BACKGROUND
Personal sensing, leveraging data passively and near-continuously collected with wearables from patients in their ecological environment, is a promising paradigm to monitor mood disorders (MDs), a major determinant of worldwide disease burden. However, collecting and annotating wearable data is very resource- intensive. Studies of this kind can thus typically afford to recruit only a couple dozens of patients. This constitutes one of the major obstacles to applying modern supervised machine learning techniques to MDs detection.
OBJECTIVE
In this paper, we overcome this data bottleneck and advance the detection of MDs acute episode vs stable state from wearables data on the back of recent advances in self-supervised learning (SSL). This approach leverages unlabeled data to learn representations during pre-training, subsequently exploited for a supervised task.
METHODS
We collected open-access datasets recording with an Empatica E4 spanning different, unrelated to MD monitoring, personal sensing tasks – from emotion recognition in Super Mario players to stress detection in undergraduates – and devised a pre-processing pipeline performing on-/off-body detection, sleep-wake detection, segmentation, and (optionally) feature extraction. With 161 E4-recorded subjects, we introduce E4SelfLearning, the largest to date open access collection, and its pre-processing pipeline1. We developed a novel E4-tailored Transformer architecture (E4mer), serving as blueprint for both SSL and fully supervised learning; we assessed whether and under which conditions self-supervised pretraining led to an improvement over two fully supervised baselines, i.e. the fully supervised E4mer and a classical baseline (XGBoost), in detecting acute mood episodes from recording segments taken in 64 (half acute, half stable) patients.
RESULTS
SSL confidently outperforms fully-supervised pipelines using either our novel E4mer or XGBoost: 81.23% against 75.35% (E4mer) and 72.02% (XGBoost) correctly classified recording segments.

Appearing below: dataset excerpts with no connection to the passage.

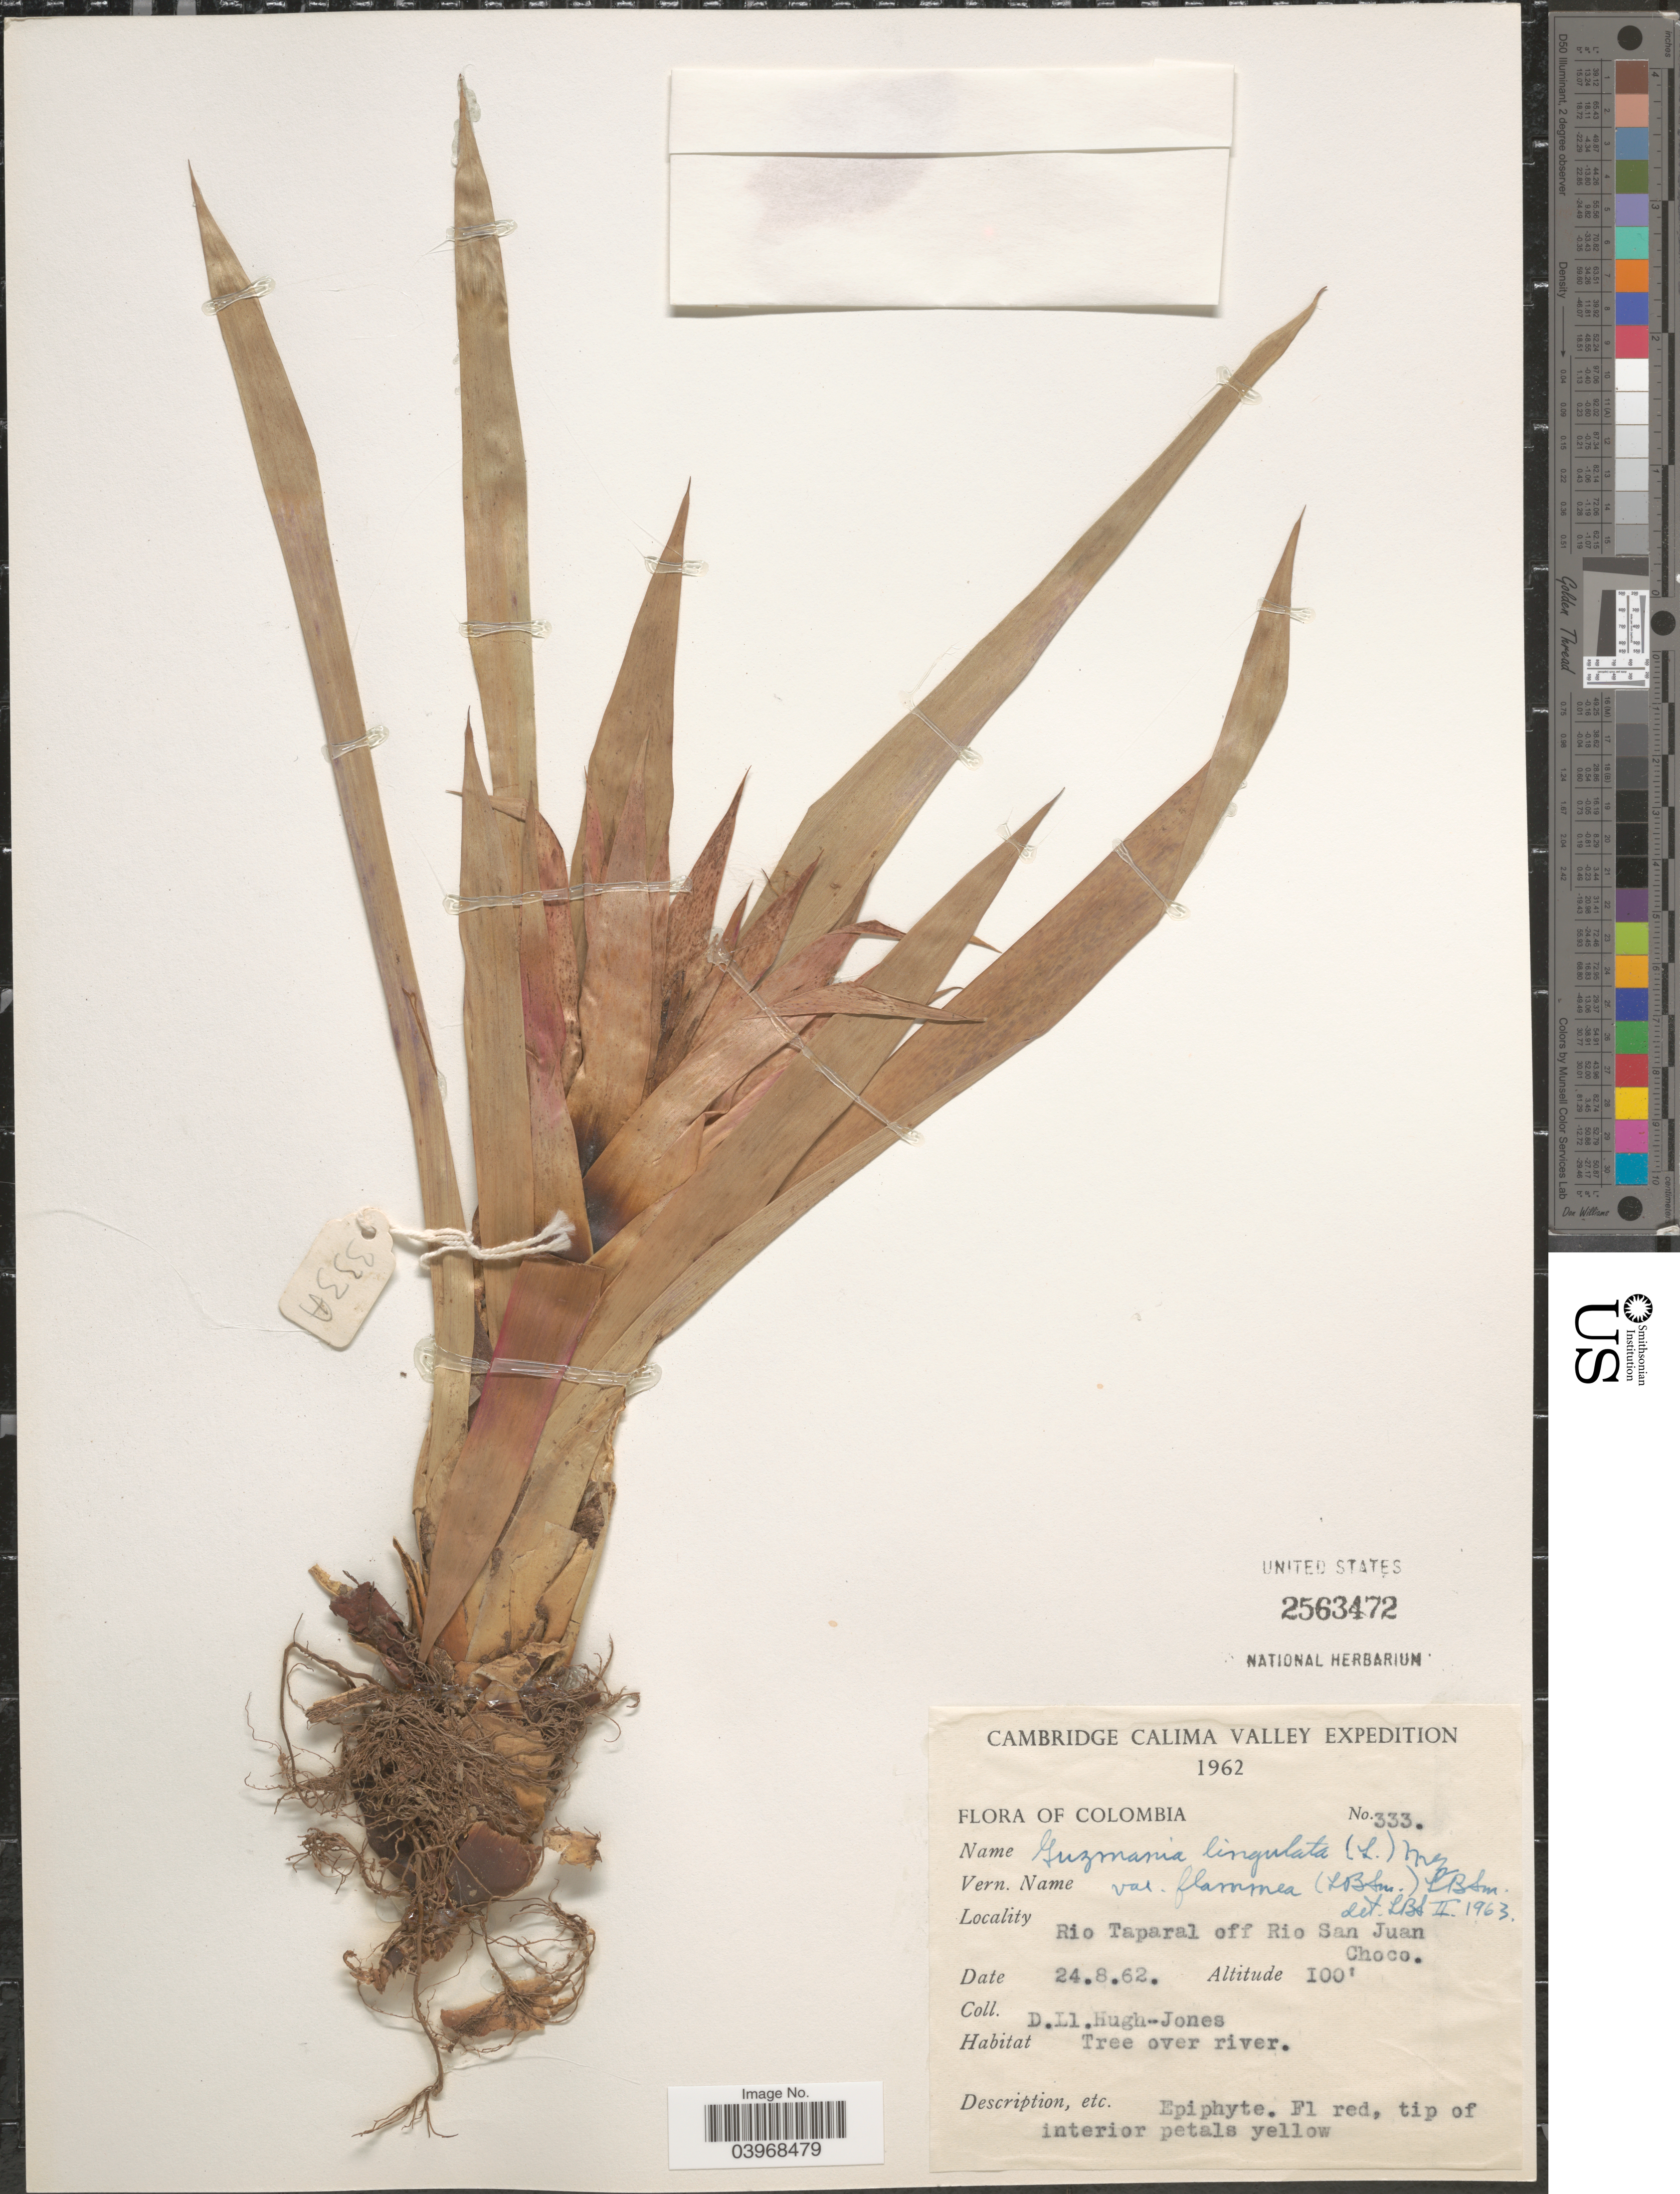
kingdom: Plantae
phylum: Tracheophyta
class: Liliopsida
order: Poales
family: Bromeliaceae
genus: Guzmania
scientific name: Guzmania lingulata var. flammea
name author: (L.B. Sm.) L.B. Sm.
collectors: D. Hugh-Jones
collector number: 333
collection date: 1962-08-24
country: Colombia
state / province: Chocó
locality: Rio Taparal off Rio San Juan.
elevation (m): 30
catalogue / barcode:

SSL performance is strongly associated with the specific surrogate task employed for pre-training as well as with unlabeled data availability.
CONCLUSIONS
We showed that SSL, a paradigm where a model is pre-trained on unlabeled data with no need for human annotations prior to deployment on the supervised target task of interest, helps overcome the annotation bottleneck; the choice of the pre-training surrogate task and the size of unlabeled data for pre-training are key determinants of SSL success. We introduced an E4-tailor Transformer architecture (E4mer) that can be used for SSL and share the E4SelfLearning collection, along with its preprocessing pipeline, which can foster and expedite future research into SSL for personal sensing.